We worked tirelessly altering the entire layout of the room, picking up some cute organizational tools and decorations from Target to spruce it up. We threw out 12 bags of junk that were clogging my space. And by the end of the weekend, I felt like I could breathe again. Like the space I was in was actually mine, and filled with my own hopeful and warm energy. I had successfully exorcised my room of my dad.

Once I checked myself into an outpatient program, I took off into doing my own thing. Five days a week, I was surrounded by loving folks who understood my diagnosis and my gender.  They were ready to help me do my best every day. As soon as I'd get home, I'd go back up to my room, a place I now loved so much. Within those four walls, away from everything bad, I coached myself through anxiety attacks, wrote stories, did yoga and watched a wild amount of The Sopranos. Besides the stir-crazy feeling an unemployed person can sometimes get, I felt happy. But every time I'd walk downstairs and be greeted by my dad, I'd feel my safety be compromised all over again. Especially, since my dad wasn't supportive of me doing something he should've done decades ago.

So, I decided to make a rule: Dad couldn't talk to me no matter what the circumstances were. I had pretty obviously ignored him for months, but my dad has a hard time picking up on the hints I dropped. This became apparent after I started taking an antidepressant and appeared more cheerful and sociable than I normally would. Fearful of how he would react to me, I told mom to tell him about this new rule. We stopped talking completely.

Asserting myself and setting that rule hurt my dad, but that only made it better for me. Not only could I have the power to rid my space of my dad’s voice and energy; I had the power to hurt him at long last.

Creating safe spaces in dangerous places is tiring work. I was reminded of this when I woke up one morning to Donald Trump being our president-elect. For the first few weeks after hearing this news, I had collapsed. I felt terrified to be a newly out trans man in America, something I didn't anticipate needing to worry about further based on the election results.

I felt immensely depressed because my future seemed bleak, because my excitement about transitioning vanished into concerns about surviving. Google Docs circulated telling folks that they should change their gender marker now. I don't feel ready for that -- I felt so overwhelmed. How could I possibly be myself and be happy now?

I've written about my trans identity plenty of times, but I don't tend to talk about it much in the real world. So, I brought it up to my therapist, a lovely radical and trans-accepting feminist that I've been seeing since September. There, in that room filled with white furniture and sage-scented incense, she created a safe space for me where I could talk about being a man. She addressed my concerns with trans-positive words, making me aware of many of my options and helped me look forward to certain goals of my transition I set with her. I felt seen and loved -- like as long as she sees me, I could never disappear. We ended the session with a safe space meditation, a guided experience where she helped me visualize a place I can escape to when I feel that I need it. I visualized a cozy bed on a sea-green ocean floor.
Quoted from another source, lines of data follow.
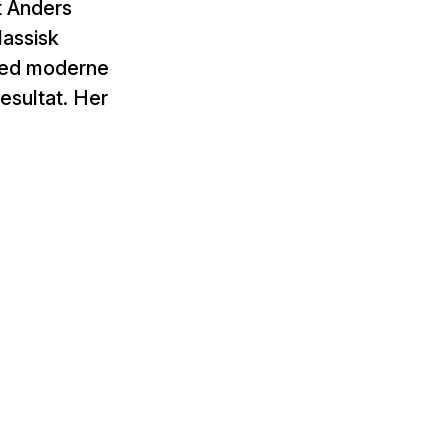
t Anders
lassisk
 med moderne
esultat. Her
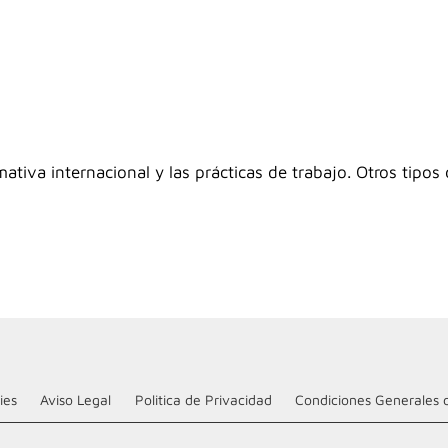
tiva internacional y las prácticas de trabajo. Otros tipos 
ies
Aviso Legal
Politica de Privacidad
Condiciones Generales 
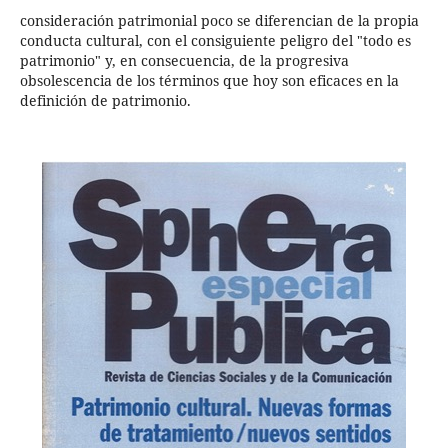
consideración patrimonial poco se diferencian de la propia
conducta cultural, con el consiguiente peligro del "todo es
patrimonio" y, en consecuencia, de la progresiva
obsolescencia de los términos que hoy son eficaces en la
definición de patrimonio.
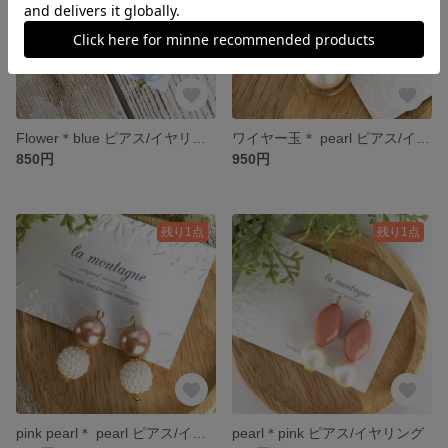
Flower＊blue ピアス/イヤリング
ワイヤー玉＊ pearl ピアス/イヤリング
850円
950円
残り1点
残り1点
pink pearl＊ pearl ピアス/イヤリング
pearl＊pink ピアス/イヤリング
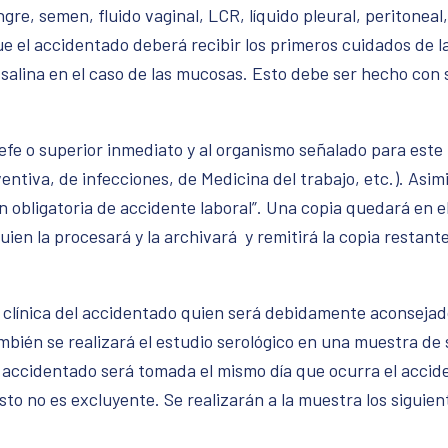
re, semen, fluido vaginal, LCR, líquido pleural, peritoneal,
que el accidentado deberá recibir los primeros cuidados de l
 salina en el caso de las mucosas. Esto debe ser hecho con
efe o superior inmediato y al organismo señalado para este 
iva, de infecciones, de Medicina del trabajo, etc.). Asimis
n obligatoria de accidente laboral”. Una copia quedará en el
quien la procesará y la archivará y remitirá la copia restan
a clínica del accidentado quien será debidamente aconseja
 También se realizará el estudio serológico en una muestra d
accidentado será tomada el mismo día que ocurra el acciden
to no es excluyente. Se realizarán a la muestra los siguie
The power of friendship, of belief in yourself, of online communities and constructed safe spaces -- real and imaginary, tangible and intangible -- is something I learned to hold on to. If we’re going to survive treatment, abusive people and hateful leaders, we have to create safety for ourselves and be resources to the safety of others. Though it can sometimes feel impossible when the odds are overwhelmingly stacked against us, this year I've learned we can always rely on the kindness of our community and the strength of our character to build us back up again. If I get tired, I can always escape to my ocean bed.